Paul Ryan fights hunger by washing clean dishes.
Every so often, in his quest to be seen as the Republican Party's Serious Policy Guy and to try to cloak his granny-starving tendencies, Paul Ryan trots out a line about how he wants to address poverty. And
so it was Monday morning:
"Look, I'm a conservative who believes that our constitutional principles, founding principles are the key principles for the day and they're the best if applied to our problems to solve problems," Ryan said during an appearance on MSNBC's "Morning Joe." "And we need to have that kind of temperament. This is why I'm focused on poverty these days, this is why I'm focused on—we've got the 50th anniversary of the war on poverty coming up next year. We don't have much to show for it."
He argued that "there are better ideas that we can use to approach and attack the root causes of poverty" and that the right "should not cede the moral high ground on this issue."
Ryan hopes to claim the moral high ground on poverty through strategies like saying the House farm bill slashing food stamps by $21 billion over 10 years
made only "modest changes" and that "real reform" was needed, reform like "strengthening work requirements." Of course, many people receiving Supplemental Nutrition Assistance Program benefits do in fact work—many of them for giant corporations like Walmart and McDonald's.
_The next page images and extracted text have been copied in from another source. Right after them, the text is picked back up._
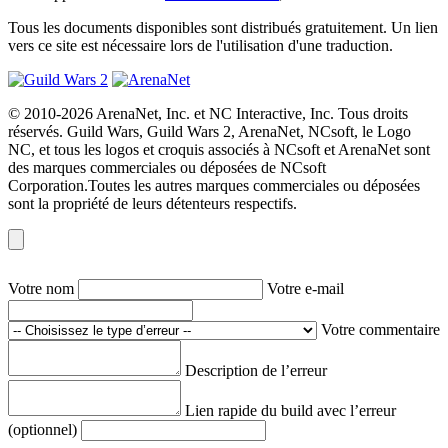
Tous les documents disponibles sont distribués gratuitement. Un lien
vers ce site est nécessaire lors de l'utilisation d'une traduction.
© 2010-2026 ArenaNet, Inc. et NC Interactive, Inc. Tous droits
réservés. Guild Wars, Guild Wars 2, ArenaNet, NCsoft, le Logo
NC, et tous les logos et croquis associés à NCsoft et ArenaNet sont
des marques commerciales ou déposées de NCsoft
Corporation.Toutes les autres marques commerciales ou déposées
sont la propriété de leurs détenteurs respectifs.
Votre nom
Votre e-mail
Votre commentaire
Description de l’erreur
Lien rapide du build avec l’erreur
(optionnel)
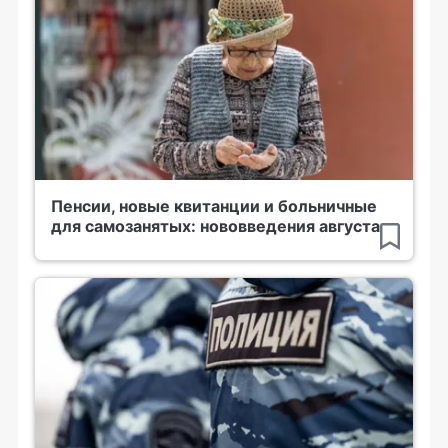
Пенсии, новые квитанции и больничные
для самозанятых: нововведения августа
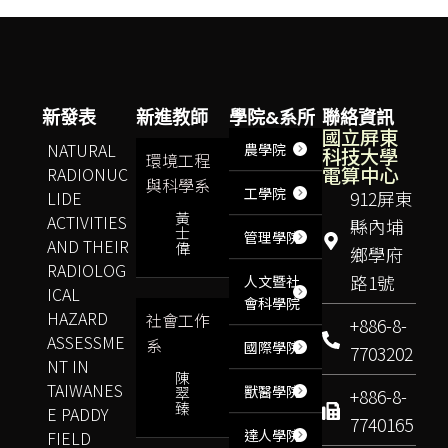
新發表
新進教師
學院&系所
聯絡資訊
國立屏東
NATURAL
農學院
科技大學
環境工程
電算中心
RADIONUC
與科學系
工學院
LIDE
912屏東
黃
ACTIVITIES
縣內埔
士
管理學院
AND THEIR
偉
鄉學府
RADIOLOG
路1號
人文暨社
ICAL
會科學院
HAZARD
社會工作
+886-8-
ASSESSME
系
國際學院
7703202
NT IN
陳
TAIWANES
獸醫學院
翠
+886-8-
臻
E PADDY
7740165
達人學院
FIELD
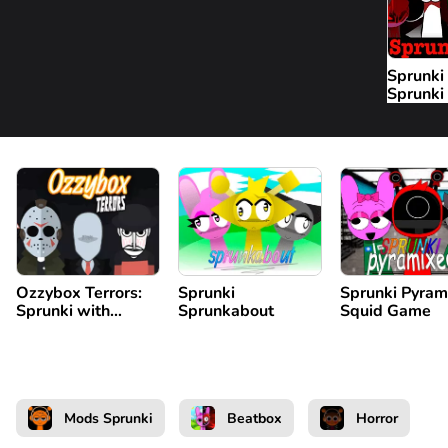
Sprunki
Sprunki
Fase 8
Ozzybox Terrors:
Sprunki
Sprunki Pyram
Sprunki with
Sprunkabout
Squid Game
Horror Characters
Mods Sprunki
Beatbox
Horror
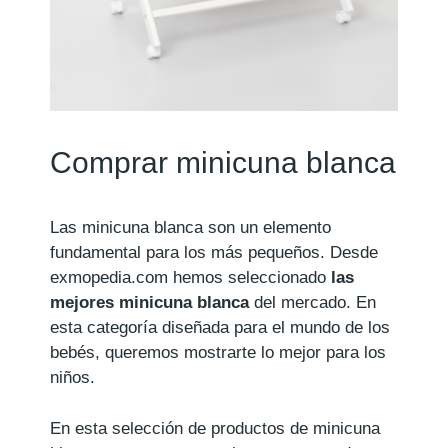
Comprar minicuna blanca
Las minicuna blanca son un elemento
fundamental para los más pequeños. Desde
exmopedia.com hemos seleccionado
las
mejores minicuna blanca
del mercado. En
esta categoría diseñada para el mundo de los
bebés, queremos mostrarte lo mejor para los
niños.
En esta selección de productos de minicuna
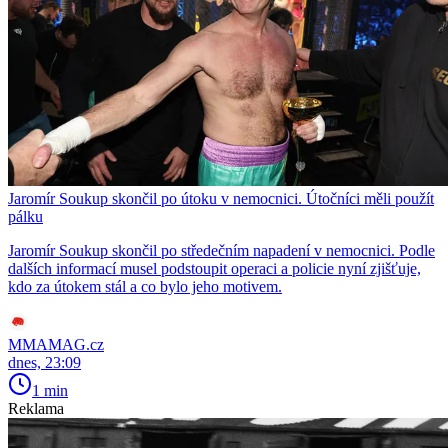
Jaromír Soukup skončil po útoku v nemocnici. Útočníci měli použít
pálku
Jaromír Soukup skončil po středečním napadení v nemocnici. Podle
dalších informací musel podstoupit operaci a policie nyní zjišťuje,
kdo za útokem stál a co bylo jeho motivem.
MMAMAG.cz
dnes, 23:09
1 min
Reklama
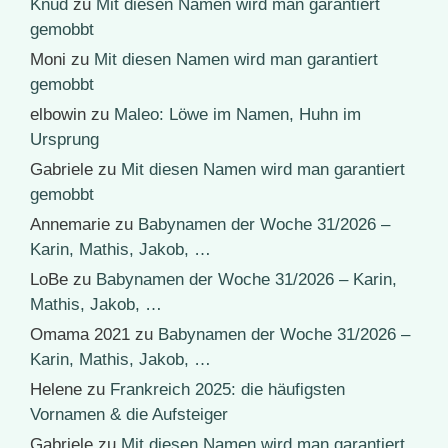
Knud
zu
Mit diesen Namen wird man garantiert
gemobbt
Moni
zu
Mit diesen Namen wird man garantiert
gemobbt
elbowin
zu
Maleo: Löwe im Namen, Huhn im
Ursprung
Gabriele
zu
Mit diesen Namen wird man garantiert
gemobbt
Annemarie
zu
Babynamen der Woche 31/2026 –
Karin, Mathis, Jakob, …
LoBe
zu
Babynamen der Woche 31/2026 – Karin,
Mathis, Jakob, …
Omama 2021
zu
Babynamen der Woche 31/2026 –
Karin, Mathis, Jakob, …
Helene
zu
Frankreich 2025: die häufigsten
Vornamen & die Aufsteiger
Gabriele
zu
Mit diesen Namen wird man garantiert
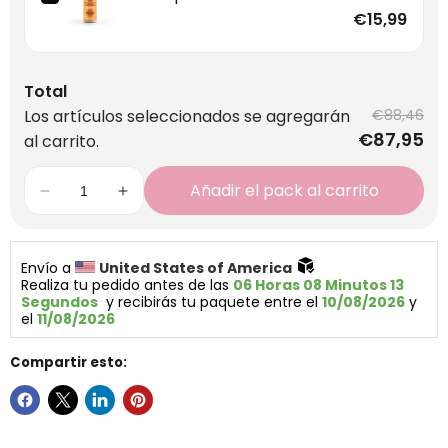
100ml
€15,99
Total
Los artículos seleccionados se agregarán
€88,46
€87,95
al carrito.
Añadir el pack al carrito
Envío a 
United States of America 
Realiza tu pedido antes de las 
06 Horas 08 Minutos 13 
Segundos
  y recibirás tu paquete entre el 
10/08/2026
 y 
el 
11/08/2026
Compartir esto:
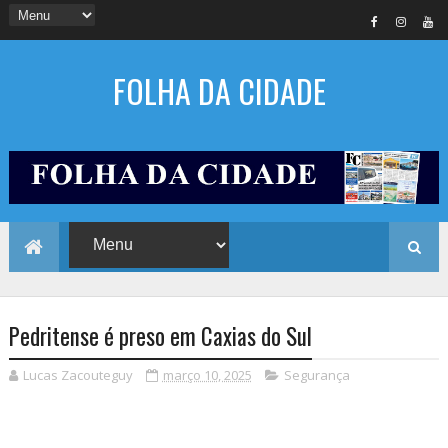
FOLHA DA CIDADE
Pedritense é preso em Caxias do Sul
Lucas Zacouteguy
março 10, 2025
Segurança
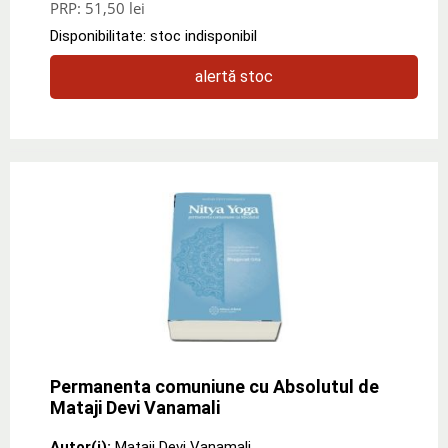
PRP:
51,50 lei
Disponibilitate: stoc indisponibil
alertă stoc
Permanenta comuniune cu Absolutul de
Mataji Devi Vanamali
Autor(i):
Mataji Devi Vanamali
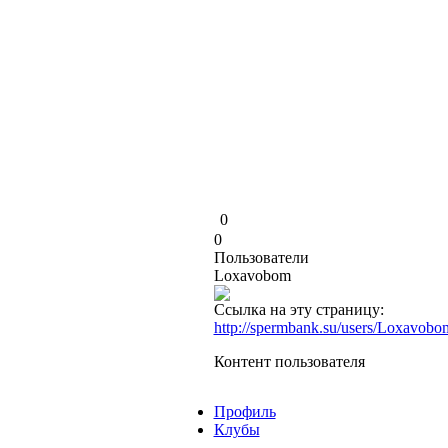
0
0
Пользователи
Loxavobom
Ссылка на эту страницу:
http://spermbank.su/users/Loxavobo
Контент пользователя
Профиль
Клубы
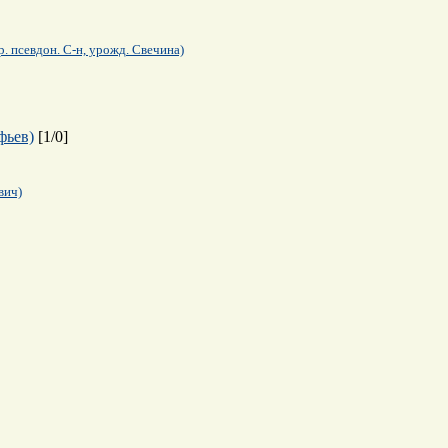
. псевдон. С-н, урожд. Свечина)
фьев)
[
1
/
0
]
вич)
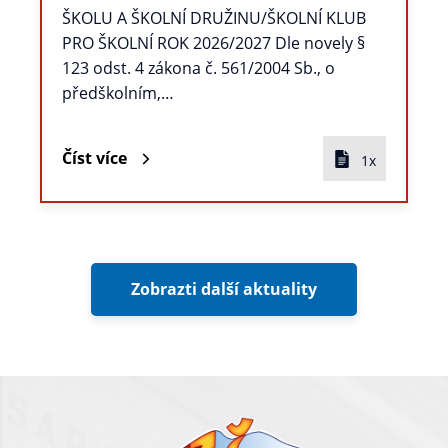
ŠKOLU A ŠKOLNÍ DRUŽINU/ŠKOLNÍ KLUB
PRO ŠKOLNÍ ROK 2026/2027 Dle novely §
123 odst. 4 zákona č. 561/2004 Sb., o
předškolním,…
Číst více
1x
Zobrazti další aktuality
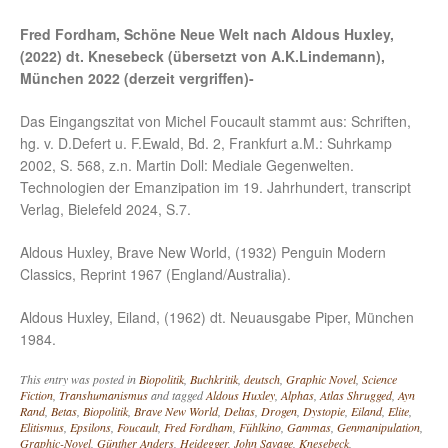
Fred Fordham, Schöne Neue Welt nach Aldous Huxley,
(2022) dt. Knesebeck (übersetzt von A.K.Lindemann),
München 2022 (derzeit vergriffen)-
Das Eingangszitat von Michel Foucault stammt aus: Schriften,
hg. v. D.Defert u. F.Ewald, Bd. 2, Frankfurt a.M.: Suhrkamp
2002, S. 568, z.n. Martin Doll: Mediale Gegenwelten.
Technologien der Emanzipation im 19. Jahrhundert, transcript
Verlag, Bielefeld 2024, S.7.
Aldous Huxley, Brave New World, (1932) Penguin Modern
Classics, Reprint 1967 (England/Australia).
Aldous Huxley, Eiland, (1962) dt. Neuausgabe Piper, München
1984.
This entry was posted in
Biopolitik
,
Buchkritik
,
deutsch
,
Graphic Novel
,
Science
Fiction
,
Transhumanismus
and tagged
Aldous Huxley
,
Alphas
,
Atlas Shrugged
,
Ayn
Rand
,
Betas
,
Biopolitik
,
Brave New World
,
Deltas
,
Drogen
,
Dystopie
,
Eiland
,
Elite
,
Elitismus
,
Epsilons
,
Foucault
,
Fred Fordham
,
Fühlkino
,
Gammas
,
Genmanipulation
,
Graphic-Novel
,
Günther Anders
,
Heidegger
,
John Savage
,
Knesebeck
,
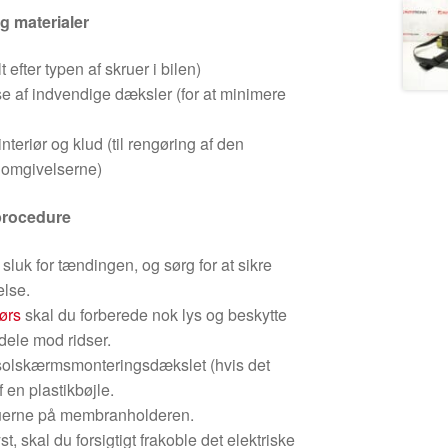
g materialer
 efter typen af skruer i bilen)
else af indvendige dæksler (for at minimere
nteriør og klud (til rengøring af den
omgivelserne)
sprocedure
 sluk for tændingen, og sørg for at sikre
lse.
ørs
skal du forberede nok lys og beskytte
dele mod ridser.
n/solskærmsmonteringsdækslet (hvis det
f en plastikbøjle.
ruerne på membranholderen.
, skal du forsigtigt frakoble det elektriske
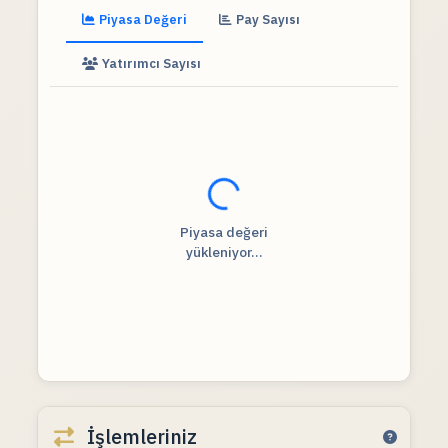
Piyasa Değeri
Pay Sayısı
Yatırımcı Sayısı
Fiyat verileri yükleniyor...
Piyasa değeri
yükleniyor...
İşlemleriniz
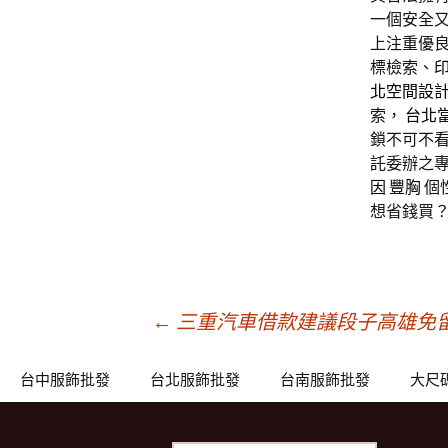
一個安全
上注重優
標檢索、
北空間設
索，
台北
鎖不可不看
託委辦之
因
豐胸
個
想省錢買
文
←
三重汽車借款建議段子高雄免
章
台中服飾批發
台北服飾批發
台南服飾批發
大尺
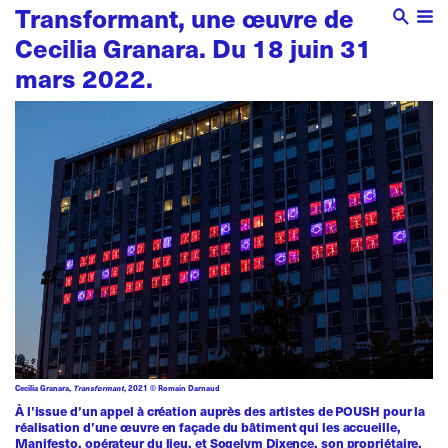
Transformant, une œuvre de
Cecilia Granara. Du 18 juin 31
mars 2022.
Cecilia Granara,
Transformant
, 2021 © Romain Darnaud
À l’issue d’un appel à création auprès des artistes de POUSH pour la
réalisation d’une œuvre en façade du bâtiment qui les accueille,
Manifesto, opérateur du lieu, et Sogelym Dixence, son propriétaire,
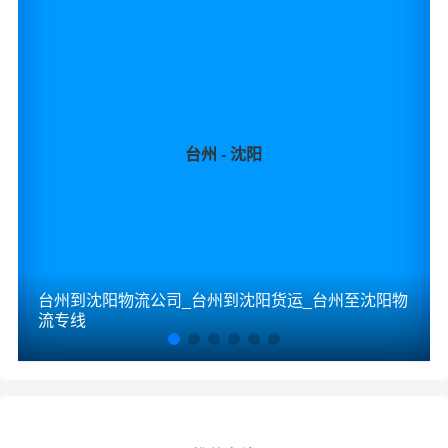
台州 - 沈阳
台州到沈阳物流公司_台州到沈阳货运_台州至沈阳物
流专线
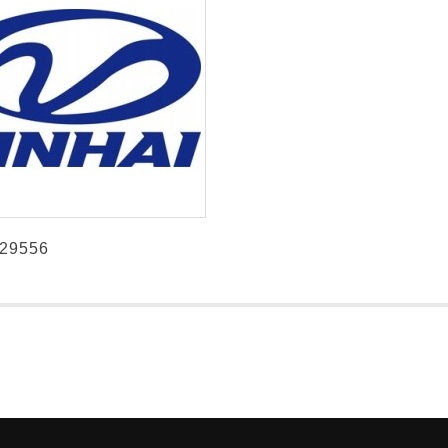
29556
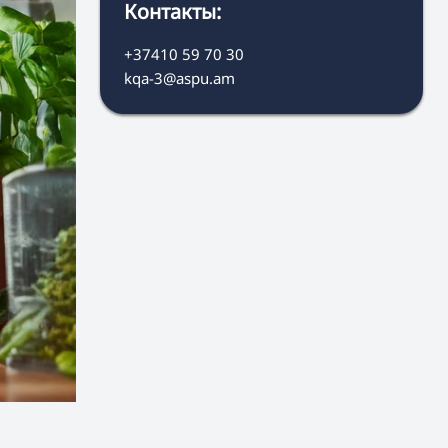
Контакты:
+37410 59 70 30
kqa-3@aspu.am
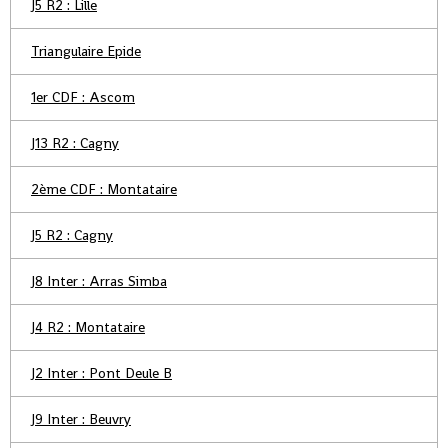
J5 R2 : Lille
Triangulaire Epide
1er CDF : Ascom
J13 R2 : Cagny
2ème CDF : Montataire
J5 R2 : Cagny
J8 Inter : Arras Simba
J4 R2 : Montataire
J2 Inter : Pont Deule B
J9 Inter : Beuvry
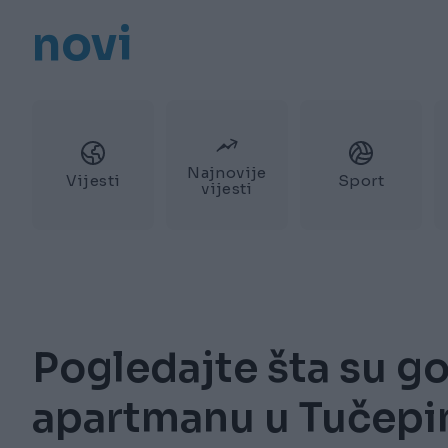
novi
Najnovije
Vijesti
Sport
vijesti
Pogledajte šta su gos
apartmanu u Tučepim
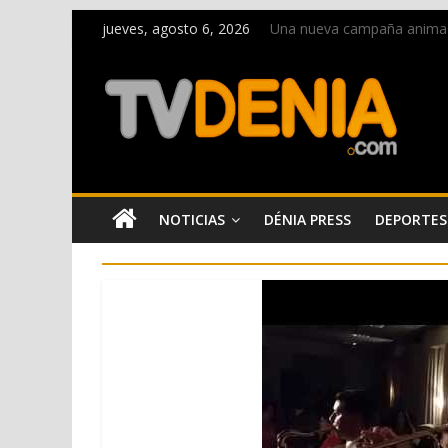
jueves, agosto 6, 2026
Una nueva campaña anima a l
Paco Adsuar dona al Arxiu 
La Entraeta Festera llena d
El XII Festival de Jazz de 
Los Moros y Cristianos 2026 
NOTICIAS
DÉNIA PRESS
DEPORTES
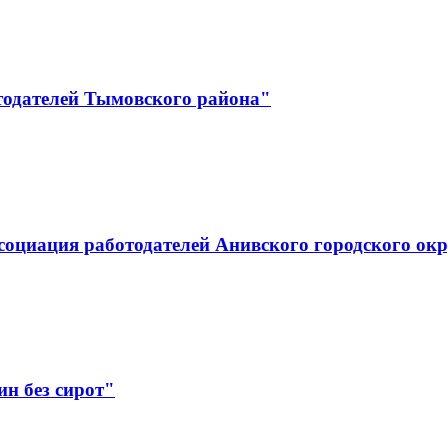
тодателей Тымовского района"
социация работодателей Анивского городского ок
н без сирот"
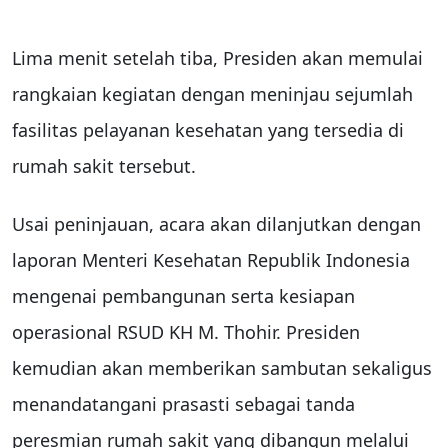
Lima menit setelah tiba, Presiden akan memulai
rangkaian kegiatan dengan meninjau sejumlah
fasilitas pelayanan kesehatan yang tersedia di
rumah sakit tersebut.
Usai peninjauan, acara akan dilanjutkan dengan
laporan Menteri Kesehatan Republik Indonesia
mengenai pembangunan serta kesiapan
operasional RSUD KH M. Thohir. Presiden
kemudian akan memberikan sambutan sekaligus
menandatangani prasasti sebagai tanda
peresmian rumah sakit yang dibangun melalui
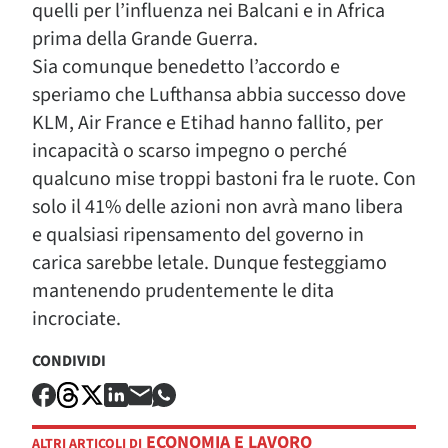
quelli per l’influenza nei Balcani e in Africa
prima della Grande Guerra.
Sia comunque benedetto l’accordo e
speriamo che Lufthansa abbia successo dove
KLM, Air France e Etihad hanno fallito, per
incapacità o scarso impegno o perché
qualcuno mise troppi bastoni fra le ruote. Con
solo il 41% delle azioni non avrà mano libera
e qualsiasi ripensamento del governo in
carica sarebbe letale. Dunque festeggiamo
mantenendo prudentemente le dita
incrociate.
CONDIVIDI
ECONOMIA E LAVORO
ALTRI ARTICOLI DI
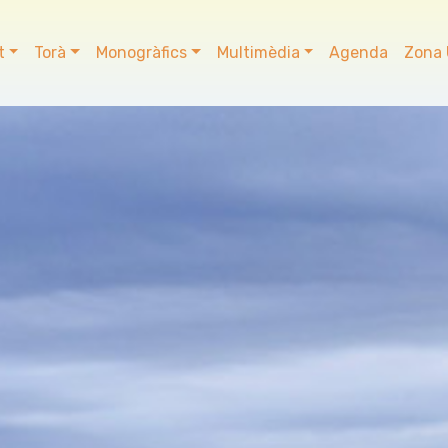
t
Torà
Monogràfics
Multimèdia
Agenda
Zona 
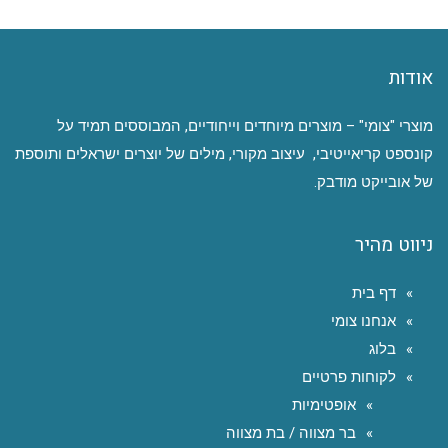
אודות
מוצרי "צומי" – מוצרים מיוחדים וייחודיים, המבוססים תמיד על
קונספט קריאייטיבי, עיצוב מקורי, מילים של יוצרים ישראלים ותוספת
של אובייקט מודבק.
ניווט מהיר
דף בית
אנחנו צומי
בלוג
לקוחות פרטיים
אופטימיות
בר מצווה / בת מצווה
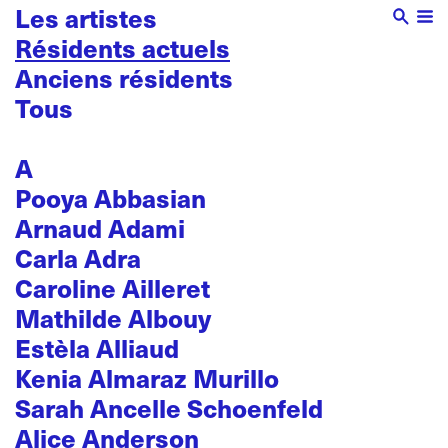
Les artistes
Résidents actuels
Anciens résidents
Tous
A
Pooya Abbasian
Arnaud Adami
Carla Adra
Caroline Ailleret
Mathilde Albouy
Estèla Alliaud
Kenia Almaraz Murillo
Sarah Ancelle Schoenfeld
Alice Anderson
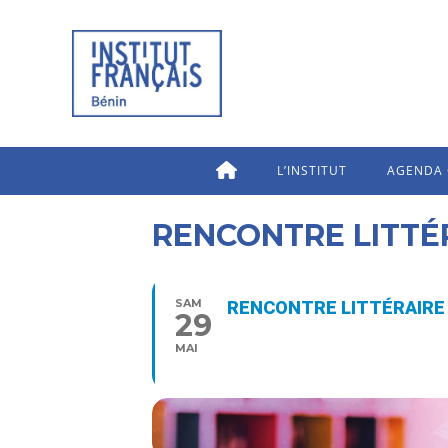
L’INSTITUT
AGENDA 
RENCONTRE LITTÉ
SAM
RENCONTRE LITTÉRAIRE
29
16:00 - 18:00
MAI
Type d’événement
Livres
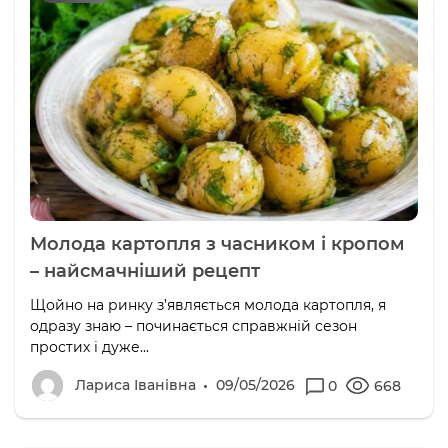
Молода картопля з часником і кропом
– найсмачніший рецепт
Щойно на ринку з’являється молода картопля, я
одразу знаю – починається справжній сезон
простих і дуже...
Лариса Іванівна
09/05/2026
0
668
Here are
a few facts about the population of SNAP recipients on whom Ryan wants to strengthen work requirements: 47 percent are under 18 years old, 8 percent are age 60 or older, and about 6 percent are disabled and receiving SSI disability payments. And of the remaining non-elderly, non-disabled, adult people receiving SNAP benefits, more than half are working, live with another adult who is working, or have work requirements from other programs.
As for Ryan's contention that we don't have much to show for the war on poverty, "The Census Bureau indicates that SNAP would lift 3.9 million Americans—including 1.7 million children—out of poverty in 2010 if its benefits were included in the official measures of income and poverty." That's not all, either. In fact, we do have a lot to show for the war on poverty:
In 1959, 22.1 percent of Americans lived below the poverty line.
In 1969, 13.7 percent of Americans lived below the poverty line.
The poverty level has varied since 1969. It has gone as high as 15 percent. But it has never again gotten anywhere near where it was in 1959.
I mean, granted, by lifting people out of poverty and keeping them from going hungry, programs like SNAP don't give people the help they
really need, like washing already clean dishes. But that's why we have Paul Ryan.